Coinbase’s quantum advisory board says about 7 million Bitcoin sit in addresses that a future quantum computer could crack. The report, published on June 11, 2026, points the finger at active funds, including cold wallets run by known exchanges, instead of only long-lost Satoshi-era coins. The board urges Bitcoin developers to start migration work now, well before any machine exists that can break the network’s cryptography.

What the Report Found

Specifically, the report says that the Independent Advisory Board on Quantum Computing and Blockchain splits the exposed coins into two groups. About 1.7 million BTC sit across around 20,000 legacy pay-to-public-key addresses, where the public key is the address and stays fully visible on-chain. According to the board, many of those coins likely belong to Bitcoin’s pseudonymous creator or to people who lost their keys years ago.

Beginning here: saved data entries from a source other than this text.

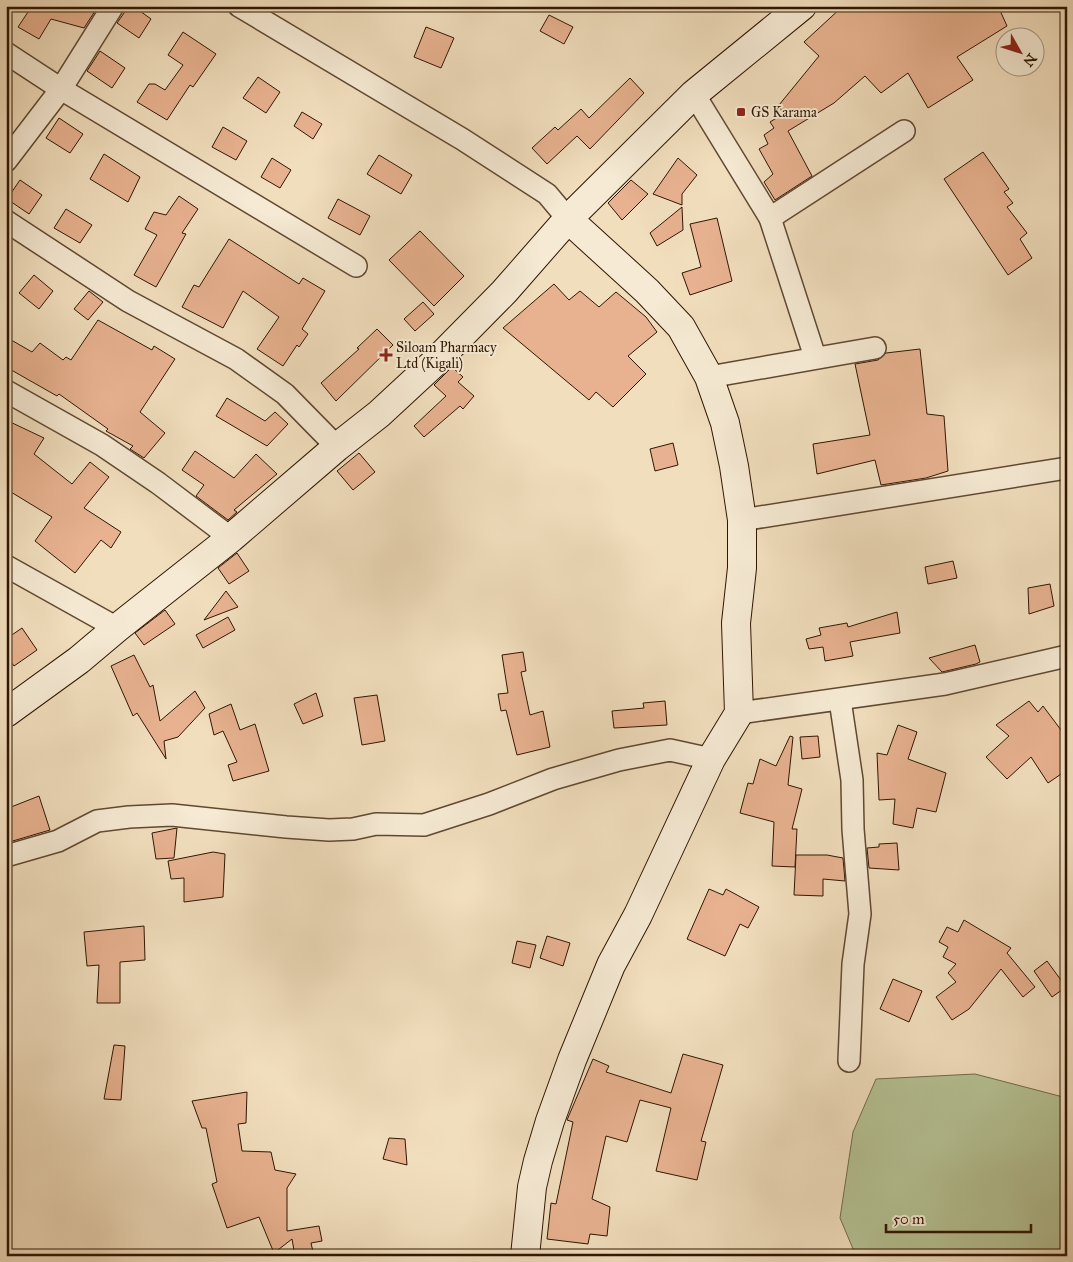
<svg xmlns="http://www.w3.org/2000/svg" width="1073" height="1262" font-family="'IM FELL Great Primer',serif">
  <rect width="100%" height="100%" fill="#f1debd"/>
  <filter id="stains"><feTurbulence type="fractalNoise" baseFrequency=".004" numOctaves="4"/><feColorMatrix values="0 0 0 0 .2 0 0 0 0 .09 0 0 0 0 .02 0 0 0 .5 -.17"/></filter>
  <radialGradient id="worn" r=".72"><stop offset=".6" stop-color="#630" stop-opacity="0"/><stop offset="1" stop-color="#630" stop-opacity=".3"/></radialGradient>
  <polygon fill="#b5c294" stroke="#726c4b" points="975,1074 1067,1098 1067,1256 856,1256 840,1218 853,1132 876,1079"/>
  <g fill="#e8b290" stroke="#301602">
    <polygon points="27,6 59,6 95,11 84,28 51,19 39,39 18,27 28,12"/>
    <polygon points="129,6 133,6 151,19 139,38 117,23"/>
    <polygon points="843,6 975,6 979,11 987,6 998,6 1007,26 957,57 973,80 928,108 908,73 881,93 865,76 834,103 788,131 812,176 775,200 764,182 773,174 759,149 768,144 764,135 774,128 770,122 783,114 779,105 819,56 804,42"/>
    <polygon points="549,15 573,27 564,44 540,31"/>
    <polygon points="426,27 454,38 441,68 414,57"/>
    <polygon points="183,32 216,54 193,87 190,85 167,120 137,102 149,84 155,84 165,90 183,65 168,55"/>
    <polygon points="100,51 125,68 112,88 87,71"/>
    <polygon points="258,77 280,92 266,113 243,98"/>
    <polygon points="630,78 644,93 590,149 577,136 547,164 532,148 555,127 558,130 581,109 589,118"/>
    <polygon points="302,112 322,124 313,139 294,126"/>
    <polygon points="59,118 83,134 70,153 46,138"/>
    <polygon points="223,127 247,141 236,160 212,147"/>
    <polygon points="983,152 1009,189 1004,192 1013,203 1007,207 1027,233 1020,239 1032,258 1008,275 944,179"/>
    <polygon points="104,154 140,177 128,202 90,179"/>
    <polygon points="379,155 412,175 401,194 367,174"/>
    <polygon points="272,158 291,170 280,188 261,177"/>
    <polygon points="678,158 697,175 682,194 682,205 653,194"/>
    <polygon points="20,180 42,195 29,214 7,199"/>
    <polygon points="631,180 648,194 622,220 608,203"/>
    <polygon points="179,196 198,209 182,233 186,234 156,287 134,275 157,235 145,229 154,212 166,215"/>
    <polygon points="338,199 370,216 360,235 328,218"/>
    <polygon points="682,207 683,230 657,246 650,233"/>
    <polygon points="66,209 92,225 80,243 54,228"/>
    <polygon points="717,218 732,281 690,295 682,273 701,267 690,224"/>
    <polygon points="420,231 464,276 434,306 389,260"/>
    <polygon points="229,239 299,284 303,278 325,291 302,329 308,334 299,347 297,345 283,366 257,349 279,317 243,291 223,328 182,307 194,285 199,287"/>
    <polygon points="34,275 53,291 39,309 19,293"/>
    <polygon points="554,284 569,300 580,291 599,307 616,292 646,317 657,332 628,356 646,374 613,407 596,392 589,400 503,328"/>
    <polygon points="89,291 103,302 88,320 74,309"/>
    <polygon points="423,302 434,314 415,331 404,319"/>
    <polygon points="98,320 152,350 154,346 175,359 140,412 165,433 144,458 130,449 133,446 106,431 108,429 59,394 57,396 6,367 6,337 32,352 40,343 63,360 66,357 71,360"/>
    <polygon points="377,329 393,345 336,401 321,383 359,349 357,348"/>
    <polygon points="920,349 927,414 944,416 948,471 926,478 881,485 875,460 817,474 813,444 870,435 855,364 878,360 886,353"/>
    <polygon points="452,367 463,377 458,382 474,396 463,409 460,406 424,437 414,426 446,396 434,385"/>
    <polygon points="227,398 265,421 275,412 288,424 267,446 216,416"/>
    <polygon points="6,420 44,438 34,454 72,484 90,462 109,477 84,508 121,532 111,548 101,540 75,573 35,541 52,517 6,489"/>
    <polygon points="673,443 678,465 655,471 650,449"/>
    <polygon points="195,451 234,478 256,454 277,474 234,510 237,512 228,520 196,496 204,485 182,470"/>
    <polygon points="359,453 375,472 353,490 337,471"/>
    <polygon points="237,553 249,571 229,584 218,568"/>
    <polygon points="953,561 957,578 928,584 925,567"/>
    <polygon points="1050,584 1054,606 1029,614 1028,588"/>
    <polygon points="226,591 238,607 204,620"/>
    <polygon points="165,610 175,624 144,645 135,633"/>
    <polygon points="897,612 900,633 850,642 853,656 825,661 823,647 809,649 806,639 821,635 819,628 847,623 848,627"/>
    <polygon points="228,617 235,630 203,648 196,635"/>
    <polygon points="22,628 37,650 14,666 6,655 6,639"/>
    <polygon points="975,645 980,662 976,664 942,672 929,658"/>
    <polygon points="523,652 526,671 521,672 530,715 543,711 550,747 517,755 506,710 501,711 498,694 508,693 502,655"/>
    <polygon points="134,655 150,687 153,685 160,721 195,691 205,708 178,737 164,741 166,759 137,713 133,716 111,666"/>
    <polygon points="316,693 323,716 303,724 294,704"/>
    <polygon points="377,695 385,741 362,745 354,698"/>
    <polygon points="665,701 667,725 614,728 612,711 644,708 643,703"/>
    <polygon points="1029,701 1038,712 1043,706 1067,738 1067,770 1048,783 1031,757 1007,779 986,757 1009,736 996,725"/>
    <polygon points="231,704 240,730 255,724 269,771 233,781 228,765 237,762 223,731 214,735 209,714"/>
    <polygon points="898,725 917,732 908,759 946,773 936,812 917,808 913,828 893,824 895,799 879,800 877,753 887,755"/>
    <polygon points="790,736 793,737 788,785 802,789 792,829 797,829 795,867 772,866 774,822 740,813 748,783 753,784 760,759 776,766"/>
    <polygon points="818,736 820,757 802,759 800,737"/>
    <polygon points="39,796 50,830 6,843 6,809"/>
    <polygon points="177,828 174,858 156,859 152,833"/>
    <polygon points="897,843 899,870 869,868 867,848 879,847 879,844"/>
    <polygon points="213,852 225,854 223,897 184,902 184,878 171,879 168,861"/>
    <polygon points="796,855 827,855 843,858 845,881 823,879 823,896 794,895"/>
    <polygon points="709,889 723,895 726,889 759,907 748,928 740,924 725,956 687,939"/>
    <polygon points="964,920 1011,948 1007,953 1035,987 1023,997 1001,969 969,1009 952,1020 936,997 956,982 948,973 956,964 943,957 948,947 939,942 947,927 958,932"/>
    <polygon points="144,926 145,960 120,962 120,1003 97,1003 99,965 87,966 84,932"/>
    <polygon points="547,936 570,943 563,966 540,958"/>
    <polygon points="517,941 536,945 530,968 512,963"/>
    <polygon points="1047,961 1066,987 1052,997 1034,971"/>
    <polygon points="893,979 922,991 909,1022 880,1009"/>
    <polygon points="114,1045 125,1046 121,1100 104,1099"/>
    <polygon points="683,1054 723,1065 701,1141 706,1142 697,1180 656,1171 671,1108 640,1100 627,1142 606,1136 592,1199 610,1207 607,1236 590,1234 588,1244 547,1239 551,1203 556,1204 573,1122 567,1120 593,1059 609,1066 606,1072 671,1093"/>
    <polygon points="247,1092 246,1123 238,1124 242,1151 271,1152 275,1170 296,1174 287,1188 287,1231 319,1226 322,1241 311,1243 314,1256 295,1256 292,1239 274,1253 259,1217 227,1228 212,1184 217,1182 206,1128 202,1128 192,1101"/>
    <polygon points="389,1138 405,1139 407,1165 383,1159"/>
  </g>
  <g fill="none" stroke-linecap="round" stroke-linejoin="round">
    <g stroke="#604831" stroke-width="24">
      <g id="street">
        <polyline points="239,6 462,139 547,194 568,219"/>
        <polyline points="6,53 61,89 356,266"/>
        <polyline points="694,94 770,218 815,357"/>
        <polyline points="6,161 61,89 113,6"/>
        <polyline points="770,218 904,131"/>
        <polyline points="6,221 128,301 236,359 285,394 337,447"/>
        <polyline points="709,377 875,348"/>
        <polyline points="6,391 102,445 158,483 231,538"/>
        <polyline points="742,520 1067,468"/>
        <polyline points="6,566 117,628"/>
        <polyline points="840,700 852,780 853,829 860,914 853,964 849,1061"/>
        <polyline points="739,713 945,684 1067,656"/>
        <polyline points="6,856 58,841 97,821 129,817 172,815 286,827 329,830 353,829 376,824 424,825 489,804 553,779 619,760 670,750 711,759"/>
      </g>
    </g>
    <g stroke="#301602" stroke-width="30">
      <g id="secondary">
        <polyline points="6,713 79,660 117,628 231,538 337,447 379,414 433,364 504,292 568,219 694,94 802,6"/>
        <polyline points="525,1256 532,1187 538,1161 550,1121 572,1060 611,965 638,915 711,759 739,713 736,623 742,568 742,520 734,466 725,423 709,377 681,327 647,291 568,219"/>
      </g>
    </g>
    <use href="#street" stroke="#f6ead4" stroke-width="21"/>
    <use href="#secondary" stroke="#f6ead4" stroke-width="28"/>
  </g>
  <g fill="#8f2418" stroke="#f6ead4" stroke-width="2">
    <rect x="736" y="107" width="10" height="10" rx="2.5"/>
    <path d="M383.5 347.5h5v5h5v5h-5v5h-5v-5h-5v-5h5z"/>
  </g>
  <g text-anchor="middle" stroke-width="4" stroke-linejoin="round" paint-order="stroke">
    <g font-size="14" fill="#301602" stroke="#f6ead4" text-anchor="start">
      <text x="751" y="117">GS Karama</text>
      <text x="396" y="352">Siloam Pharmacy<tspan x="396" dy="16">Ltd (Kigali)</tspan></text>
    </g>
  </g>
  <rect width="1073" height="1262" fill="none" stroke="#f1debd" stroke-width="25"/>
  <rect x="8" y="8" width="1058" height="1247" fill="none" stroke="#301602" stroke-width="2.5"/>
  <rect x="12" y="12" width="1048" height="1237" fill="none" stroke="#301602"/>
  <g transform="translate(1020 52) rotate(129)"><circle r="24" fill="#f6ead4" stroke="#a79580"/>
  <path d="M0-4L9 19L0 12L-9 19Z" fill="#8f2418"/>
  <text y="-8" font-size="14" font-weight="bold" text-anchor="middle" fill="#301602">N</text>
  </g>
  <path d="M886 1224v8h145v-8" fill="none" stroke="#301602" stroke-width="2.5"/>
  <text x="893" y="1224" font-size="15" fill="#301602" stroke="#f6ead4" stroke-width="4" paint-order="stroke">50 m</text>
  <rect width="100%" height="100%" filter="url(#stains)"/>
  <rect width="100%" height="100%" fill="url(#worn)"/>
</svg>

Meanwhile, the second group is larger and harder to dismiss. Citing the quantum-security firm Project Eleven, the report puts around 5 million Bitcoin at risk because their public keys have already shown up on the blockchain through address reuse. Most of those coins belong to active users, the board says, with large amounts parked in exchange cold wallets. The report doesn’t name specific exchanges.

Every time an address gets reused after a spend, its public key becomes visible. That’s the weak point. Bitcoin’s mining and hash functions stay safe against quantum attacks, according to the board, so the problem lives at the wallet signature level.

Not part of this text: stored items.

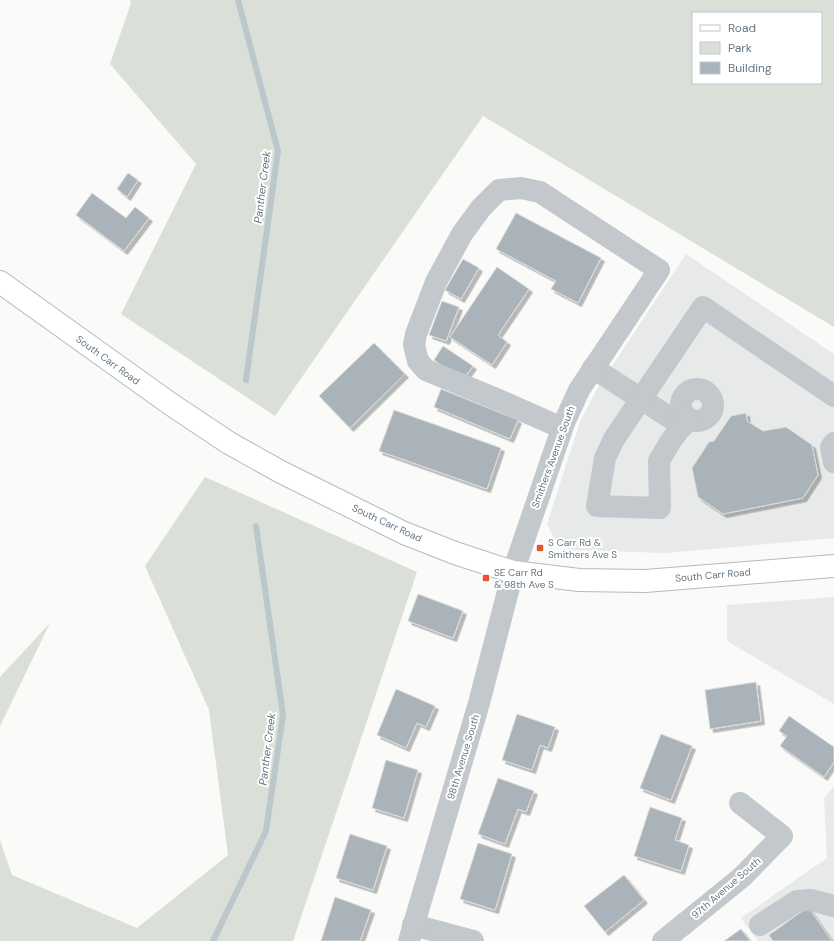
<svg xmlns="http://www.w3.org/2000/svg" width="834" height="941" font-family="'DM Sans',sans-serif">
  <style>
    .built { fill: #e8e9e9 }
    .green { fill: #dadfd7; fill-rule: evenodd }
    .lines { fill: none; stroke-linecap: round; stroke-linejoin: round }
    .stream { stroke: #bbc7cb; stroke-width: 6 }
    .building { fill: #aab3b9; stroke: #dcdcda; filter: url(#shadow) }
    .major-casing { stroke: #b5babe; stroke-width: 24 }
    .minor { stroke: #c3c8cc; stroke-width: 22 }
    .major { stroke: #fff; stroke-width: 22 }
    .poi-dot { fill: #e4572e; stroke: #fff; stroke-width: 1.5 }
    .labels { text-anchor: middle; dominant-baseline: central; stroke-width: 4; stroke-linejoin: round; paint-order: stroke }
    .street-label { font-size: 10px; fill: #657683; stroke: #fff }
    .poi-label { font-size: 10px; fill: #657683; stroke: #fff; text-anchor: start }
    .water-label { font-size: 11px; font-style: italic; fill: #60757c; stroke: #fff }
  </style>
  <defs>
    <filter id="shadow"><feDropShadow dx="3.5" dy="3.5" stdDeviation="0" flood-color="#0004"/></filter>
  </defs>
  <rect width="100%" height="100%" fill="#fafaf8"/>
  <g class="built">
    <polygon points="686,254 834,354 834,538 667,553 571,550 556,542 547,524 580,422 597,389"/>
    <polygon points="834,597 834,704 727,641 727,605"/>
    <polygon points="834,786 834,941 758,941 741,918 827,858 824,798"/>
  </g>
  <g class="green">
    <path d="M130 0H834V327L483 116 275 416 121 314 196 164 110 64 131 3ZM693 13H821V83H693Z"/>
    <polygon points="205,477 417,572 293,941 0,941 0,840 12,875 137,928 228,855 209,710 145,566"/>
    <polygon points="50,623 0,726 0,677"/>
  </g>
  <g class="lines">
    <g class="stream">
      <polyline points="238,0 278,151 246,380"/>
      <polyline points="213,941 266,831 283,715 256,526"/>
    </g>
  </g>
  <g class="building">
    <polygon points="128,173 138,180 127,197 117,189"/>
    <polygon points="92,193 126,218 135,207 149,218 124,251 76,215"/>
    <polygon points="516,213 601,258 578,303 551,289 556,281 496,249"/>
    <polygon points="463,259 479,268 461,299 445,290"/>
    <polygon points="497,267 529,289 498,335 507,342 492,365 450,337"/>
    <polygon points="442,301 459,307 446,341 429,335"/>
    <polygon points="374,343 405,374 350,428 319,396"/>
    <polygon points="443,346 473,366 463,380 434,360"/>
    <polygon points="441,389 518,420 510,439 434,407"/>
    <polygon points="394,410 501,448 487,489 379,451"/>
    <polygon points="746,413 747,421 763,431 786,427 812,445 818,475 803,498 723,514 698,497 692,468 709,442 714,441 731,416"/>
    <polygon points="418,594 463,611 453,638 408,621"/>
    <polygon points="756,682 761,721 710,729 705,690"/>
    <polygon points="396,689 435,706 426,727 417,723 406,748 377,735"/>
    <polygon points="517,714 555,727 548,748 540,745 532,770 502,760"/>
    <polygon points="789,716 834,747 834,762 824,777 780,746 787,736 779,731"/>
    <polygon points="661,734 692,746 671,800 640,788"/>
    <polygon points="386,760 418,770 404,818 372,808"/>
    <polygon points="498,778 534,791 526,812 518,809 505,844 478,834"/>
    <polygon points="650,807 682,818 675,840 689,845 681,871 634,856"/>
    <polygon points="350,834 387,846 373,890 336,878"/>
    <polygon points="478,843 512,854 495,910 460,899"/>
    <polygon points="624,875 644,900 605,932 584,906"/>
    <polygon points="335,897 371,910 360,941 321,941"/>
    <polygon points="808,907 832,941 773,941 769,935"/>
    <polygon points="741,929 750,941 724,941"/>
  </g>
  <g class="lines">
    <defs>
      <polyline id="major" points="0,282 172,405 229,443 281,472 404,533 455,553 513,572 579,580 645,581 834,566"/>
    </defs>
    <use href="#major" class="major-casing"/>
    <g class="minor">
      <polyline points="593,368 683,426"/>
      <circle cx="697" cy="405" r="16"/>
      <polyline points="688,418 670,442 659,461 660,508 597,506 605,458 614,439 703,307 834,396"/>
      <polyline points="834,443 831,447 834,462"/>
      <polyline points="413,925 473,941"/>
      <polyline points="760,925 797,901 811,900 834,906"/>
      <polyline points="409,941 479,703 513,572 564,423 579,390 659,270 540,192 521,188 499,190 481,208 462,234 436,282 416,334 414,345 418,361 426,370 501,401 562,428"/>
      <polyline points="663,941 742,877 782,836 740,803"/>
    </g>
    <use href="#major" class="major"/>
  </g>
  <g class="poi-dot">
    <rect x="536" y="544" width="8" height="8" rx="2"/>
    <rect x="482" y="574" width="8" height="8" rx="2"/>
  </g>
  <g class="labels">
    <g class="street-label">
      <text transform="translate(108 360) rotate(36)">South Carr Road</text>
      <text transform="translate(553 457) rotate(-70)">Smithers Avenue South</text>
      <text transform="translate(387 523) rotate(25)">South Carr Road</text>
      <text transform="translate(713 575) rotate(-5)">South Carr Road</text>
      <text transform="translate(463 757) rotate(-73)">98th Avenue South</text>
      <text transform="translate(726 888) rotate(-41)">97th Avenue South</text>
    </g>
    <g class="poi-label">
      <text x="548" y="542">S Carr Rd &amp;<tspan x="548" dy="12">Smithers Ave S</tspan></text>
      <text x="494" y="572">SE Carr Rd<tspan x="494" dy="12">&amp; 98th Ave S</tspan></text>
    </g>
    <g class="water-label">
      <text transform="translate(262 187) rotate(-83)">Panther Creek</text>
      <text transform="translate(267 749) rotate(-83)">Panther Creek</text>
    </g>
  </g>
  <rect x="692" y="12" width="130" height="72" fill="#ffffff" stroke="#c1c8cd"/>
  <rect x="700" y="25" width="20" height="6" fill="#ffffff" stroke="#c1c8cd"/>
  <text x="728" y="32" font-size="12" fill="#657683">Road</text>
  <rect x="700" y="42" width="20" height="12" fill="#dadfd7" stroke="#c1c8cd"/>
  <text x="728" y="52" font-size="12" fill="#657683">Park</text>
  <rect x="700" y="62" width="20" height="12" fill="#aab3b9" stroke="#c1c8cd"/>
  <text x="728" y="72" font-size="12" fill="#657683">Building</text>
</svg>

The Governance Fight Nobody Wants

The board lays out two opposing answers and refuses to pick one. The first would set a deadline after which quantum-vulnerable signatures, such as ECDSA and Schnorr, stop being accepted, freezing any coins that didn’t migrate. Supporters argue that broken cryptography voids the proof of ownership, and that freezing would stop a sanctioned actor like North Korea from grabbing a large stash.

The second position would add post-quantum addresses and leave the risk with each holder. Backers say burning coins amounts to confiscation, which clashes with Bitcoin’s property-rights ethos and could invite future pressure to seize funds for other reasons.

In between sit several compatible ideas. An “Hourglass” design would cap how many legacy coins move per block to avoid a supply shock. The draft BIP-361 proposal would bar legacy signatures after a set time and let users prove ownership with a zero-knowledge proof. Provable Address-Control Timestamps (PACTs), proposed by Paradigm researcher Dan Robinson, would let holders commit now to a future quantum-safe transfer.

The board’s members include Stanford’s Dan Boneh, UT Austin’s Scott Aaronson, Ethereum Foundation researcher Justin Drake, and Coinbase cryptography lead Yehuda Lindell. No quantum computer can break blockchain cryptography today, they stress. Their point is that both the migration and the debate will take years, so waiting until such a machine exists would be too late.